#### TASKS TO COMPLETE
(1) Reproduce the passage of the article on the future of film starting at "Actors may not" and ending at "recently deceased star.".
(2) Answer these questions from the article on the future of film:
(a) Who patented the device that turns text into video?
(b) Which studio developed the technology used in Fast and Furious Seven?
(c) Which director commented on cinema's need to innovate?
(3) Decide whether each statement agrees with the article on the future of film, and support each yes or no with a quotation:
(a) Paul Walker's brothers served as stand-ins for him.
(b) The patented device works only on the text of novels.
(c) Television is now the only platform film competes with.

#### SOURCE EXTRACT
[start]
VR, holograms and drones: The future of film

From sound to television, the film industry has always had to confront technological advances or face oblivion. So far film has managed to evolve and innovate in order to stay relevant, but can cinema maintain its rightful place at the head of popular culture?

In order to do so, film will once again have to fend off challenges from infant technologies, while simultaneously adapting what it does to meet the needs of an increasingly connected audience.

So for your viewing pleasure, we look at how the world of cinema as we know it is changing.

Automatically generate video from text

Have you ever found yourself arguing with someone about whether the book or the movie is the better version of something?  Well, if Bill Gates and Nathan Myhrvold have their way then there may be no further need to discuss the matter.

The technological duo have patented a device which can create a video or visual representation of any random selection of text.

Potentially, this could mean that there would be no need for lavish reproductions of our favourite books, because we will instantly be able to see what they would look like on screen.


Computer-generated actors

Actors may not be a necessary part of the future film industry. Paul Walker’s posthumous appearance in the seventh film in the Fast and Furious series has caused some to question the need for actors, especially if the technology were to develop sufficiently and allow them to be recreated from scratch.

The technology used in Fast and Furious Seven was developed by Peter Jackson’s Weta Digital studio. To create the effect they used a combination of digital reconstruction techniques, as well as using Paul Walker’s brothers as stand-ins for the recently deceased star.

The cinema of the future could see actors — from both past and present — digitally constructed and inserted into films. If that were to happen, we may be spared scenes like this from American Sniper:

The cinema screen as just another platform

Cinema has faced competition from another platform before with the advent of television. But now film has to contend with television, tablets, phones and pervasive social media platforms.

The director Christopher Nolan has commented on cinema’s need to innovate and come up with bigger, better and more visually appealing ways of sharing film. “The audience experience is distinct from home entertainment, but not so much that people seek it out for its own sake,” he said.
[end]
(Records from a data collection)
[start]
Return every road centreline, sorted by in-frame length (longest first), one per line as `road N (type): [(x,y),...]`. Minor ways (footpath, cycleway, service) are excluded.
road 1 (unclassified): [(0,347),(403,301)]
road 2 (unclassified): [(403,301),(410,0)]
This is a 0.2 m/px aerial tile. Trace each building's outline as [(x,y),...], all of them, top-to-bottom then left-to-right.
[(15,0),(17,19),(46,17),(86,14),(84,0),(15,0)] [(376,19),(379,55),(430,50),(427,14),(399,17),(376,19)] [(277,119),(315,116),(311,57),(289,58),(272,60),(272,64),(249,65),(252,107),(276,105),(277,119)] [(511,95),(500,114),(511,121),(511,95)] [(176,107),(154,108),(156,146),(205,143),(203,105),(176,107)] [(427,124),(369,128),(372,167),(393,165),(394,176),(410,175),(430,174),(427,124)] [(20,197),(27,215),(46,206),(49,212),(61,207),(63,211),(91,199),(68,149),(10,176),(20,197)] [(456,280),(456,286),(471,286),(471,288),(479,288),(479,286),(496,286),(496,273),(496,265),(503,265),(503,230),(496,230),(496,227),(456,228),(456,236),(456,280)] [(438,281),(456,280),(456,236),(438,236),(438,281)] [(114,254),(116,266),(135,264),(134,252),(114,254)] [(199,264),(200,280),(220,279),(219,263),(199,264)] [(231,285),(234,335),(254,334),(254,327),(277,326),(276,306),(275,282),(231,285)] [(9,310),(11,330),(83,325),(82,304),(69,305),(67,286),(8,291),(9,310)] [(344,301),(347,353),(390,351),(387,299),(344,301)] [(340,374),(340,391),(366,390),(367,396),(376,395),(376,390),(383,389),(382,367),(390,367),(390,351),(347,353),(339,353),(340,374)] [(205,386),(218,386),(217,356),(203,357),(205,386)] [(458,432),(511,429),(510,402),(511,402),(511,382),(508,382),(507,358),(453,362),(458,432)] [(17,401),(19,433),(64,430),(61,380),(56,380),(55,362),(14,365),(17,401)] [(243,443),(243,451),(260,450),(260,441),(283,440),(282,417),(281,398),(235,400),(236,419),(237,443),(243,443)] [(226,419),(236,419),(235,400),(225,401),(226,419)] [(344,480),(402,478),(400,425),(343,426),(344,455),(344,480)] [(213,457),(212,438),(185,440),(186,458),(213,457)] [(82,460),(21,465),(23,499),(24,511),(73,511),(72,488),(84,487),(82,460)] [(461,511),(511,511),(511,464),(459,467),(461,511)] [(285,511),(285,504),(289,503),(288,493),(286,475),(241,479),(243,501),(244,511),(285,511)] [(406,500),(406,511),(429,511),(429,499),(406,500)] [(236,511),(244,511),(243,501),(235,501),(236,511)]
[end]
#### ANSWERS FOR THIS EXERCISE
(1)
Actors may not be a necessary part of the future film industry. Paul Walker’s posthumous appearance in the seventh film in the Fast and Furious series has caused some to question the need for actors, especially if the technology were to develop sufficiently and allow them to be recreated from scratch.

The technology used in Fast and Furious Seven was developed by Peter Jackson’s Weta Digital studio. To create the effect they used a combination of digital reconstruction techniques, as well as using Paul Walker’s brothers as stand-ins for the recently deceased star.

(2)
(a) Bill Gates and Nathan Myhrvold
(b) Peter Jackson's Weta Digital studio
(c) Christopher Nolan

(3)
(a) Yes: "using Paul Walker’s brothers as stand-ins for the recently deceased star"
(b) No: "can create a video or visual representation of any random selection of text"
(c) No: "But now film has to contend with television, tablets, phones and pervasive social media platforms."